In sports betting, the hook is paying additional vig to get half a point. In laymen terms, it’s risking a larger amount of money to win the same amount of money to move the spread .5 points in the bettors favor. For example, if wagering on a 3.5 point favorite and buying the hook the spread will now be 3 points. But to gain this advantage the bettor will have to risk $120 to win $100 (120/100) instead of $110 to win $100 (110/100). Thus, the price of the hook was $10 but obtained the bettor a more favorable spread.
A good rule of thumb is that any change to a bet offered will be to the advantage of the party who who takes the bet. This rule applies not just to sports betting but to casino table games generally. An example is the insurance bet in blackjack which reduces variance of outcome but is expected positive value for the dealer.
However, it is possible to determine the value of the hook using a sufficiently large data set of college football games [1]. Using the population of games, the likelihood of the hook influencing the bet’s outcome can be calculated which can then be used to determine the value of the hook.
A prior post covered college football spreads and explained the spread error [2] and looked at it as an average and standard deviation. For the purposes of this analysis, it’s helpful to look at a histogram of the spread errors. This visual shows that more than half the spread errors are worth more than a touchdown but the largest histogram bin is zero to the first point so we know many games are close and a point can matter.
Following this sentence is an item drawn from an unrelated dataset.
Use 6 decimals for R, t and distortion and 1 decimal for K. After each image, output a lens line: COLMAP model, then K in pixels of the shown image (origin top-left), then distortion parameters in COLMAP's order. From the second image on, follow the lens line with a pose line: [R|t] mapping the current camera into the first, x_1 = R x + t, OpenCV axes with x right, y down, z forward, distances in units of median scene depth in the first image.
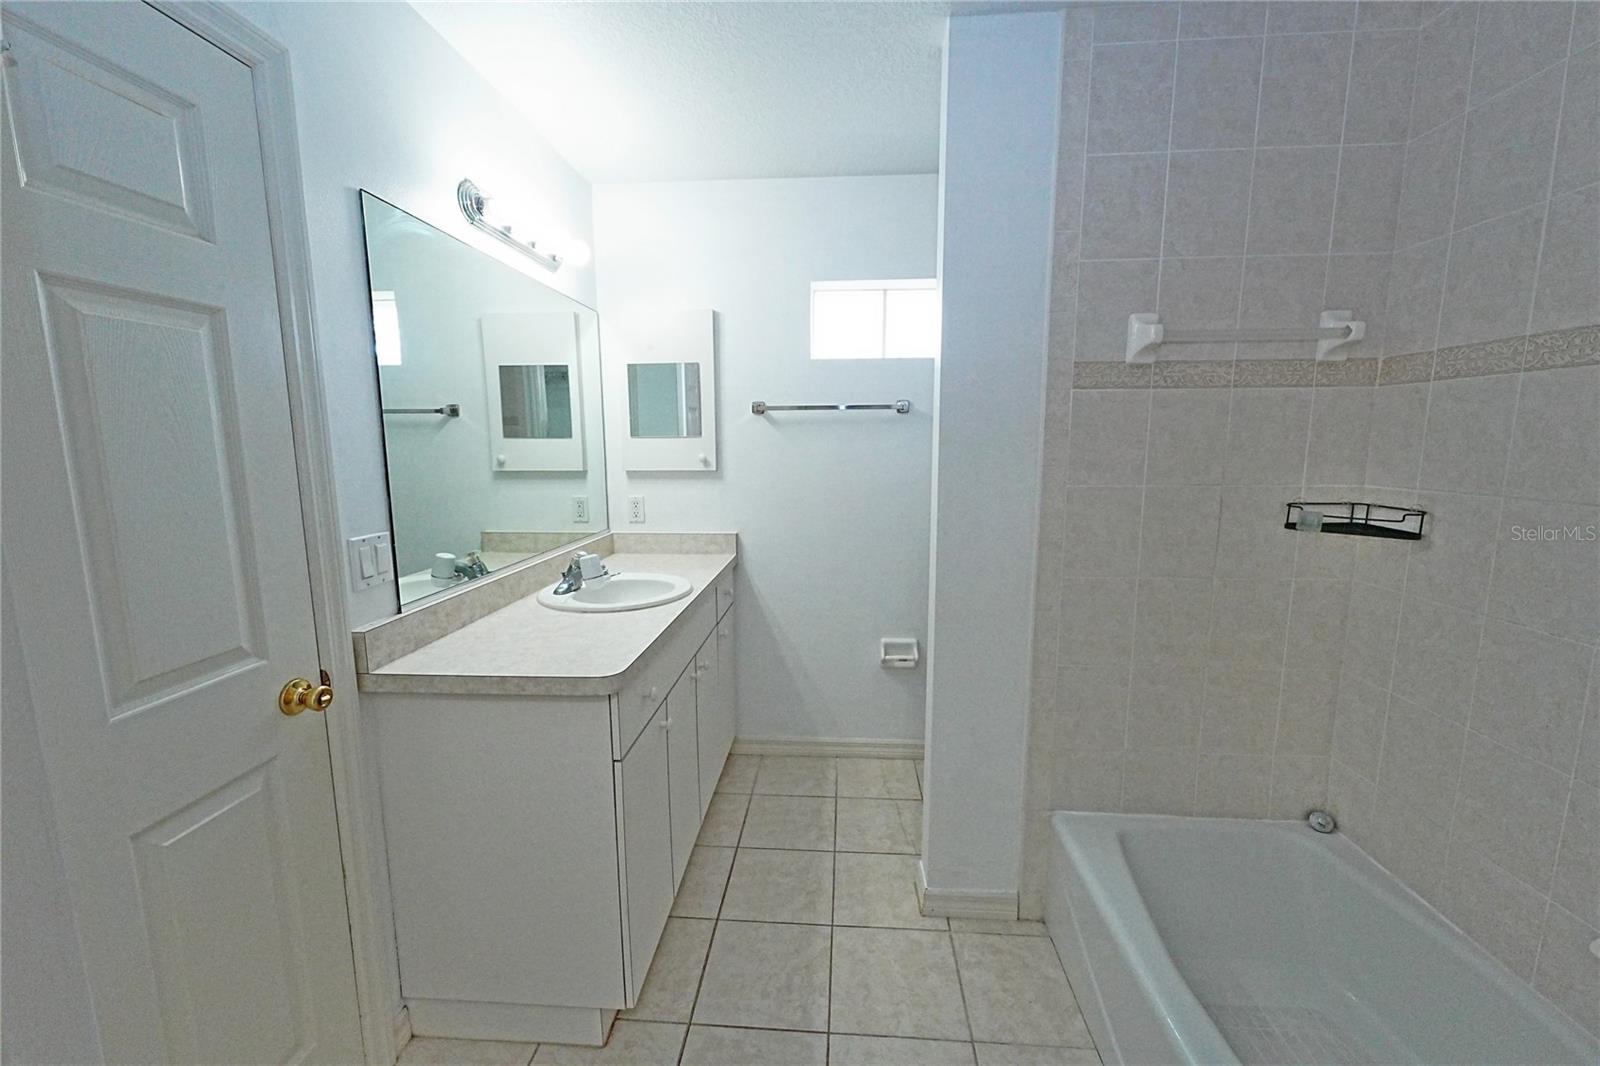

To determine the exact value of the hook, each game must be simulated with the an adjustment to the spread. First for the favorite. Below are 20 data points which recalculate the outcome with the spread changed by half-point increments from .5 to 10 points and the percentage of games that change. The visual is a clear linear line from 0% at zero points to 25% of games at 10 points.

Looking at the incremental change, we see the value of the incremental half-point is within a narrow 1%-1.7% range. This implies that while the first half-point is slightly more valuable (1.7%) than the average over the first 20 half-points (1.2%) the actual number of games that are impacted by the hook is very small. We can safely assume that the hook will impact less than 2% of bets.

Popular advise is to buy the the hook for single score spreads (i.e., -3.5, -7.5) where a half-point is the difference between a single score such as a field goal or touchdown. To understand single score spreads and single score games, the following bar chart is game margins with single score games in red [3].

Clearly, we can see that these single score game margins are more common than other type of game margins. Games are 2.5 to 3.5 times more likely to end in a 3 or 7 point margin than 2, 4, 6 or 8 points.
The following visual shows that by odds, games with a 2.5-3.5 and 6.5-7.5 point spread are indeed more likely to be impacted [4] by a half-point adjustment with those spreads highlighted in red.

In fact, games with a spread of 2.5-3.5 and 6.5-7.5 are impacted by a half-point in 9% of bets while the average for the entire population is 4.7% of games. And this statistic answers the original question as to the value of the hook. For spreads of 2.5-3.5 and 6.5-7.5, the value of the hook is roughly 4.5% of the bet [5] while for all other games the hook is worth roughly 1.8% of the bet [6].
[1] The data set referenced is a 4,718 college football games from 2014-2018 with a spread and outcome.
[2] The spread error is defined as the difference between the spread and the actual game outcome. For example, if the spread is -7 points and the favorite wins by 8, the error would be 1. Alternatively, if the spread is -7 and the favorite loses by 1 the error would be 8.
[3] Single score game is a game result with the winning team margin of victory equal to the two most common scoring events in football, a touchdown plus extra point (7 points) and a field goal (3).
[4] Impacted is defined as a bet outcome which would be changed by a half-point adjustment. Earlier it was noted that a half-point change would cause the favorite to cover in less than 2% of games. However, impacted also includes games where the underdog would now cover as well as games where neither team would cover but a push would now occur. This explains the differential between the ~2% and ~4.5% between the two metrics.
[5] This calculation is approximately half the value of the likelihood of the half-point impacting the game. Importantly you must assume that you have no special insight into the outcome and thus there is a 50% chance your bet will be wrong and the half-point will be irrelevant.
[6] This is lower than the general average as you must remove the higher likelihood odds of 2.5-3.5 and 6.5-7.5 then recalculate the percentage of games impacted which becomes 3.6% compared to 4.7%.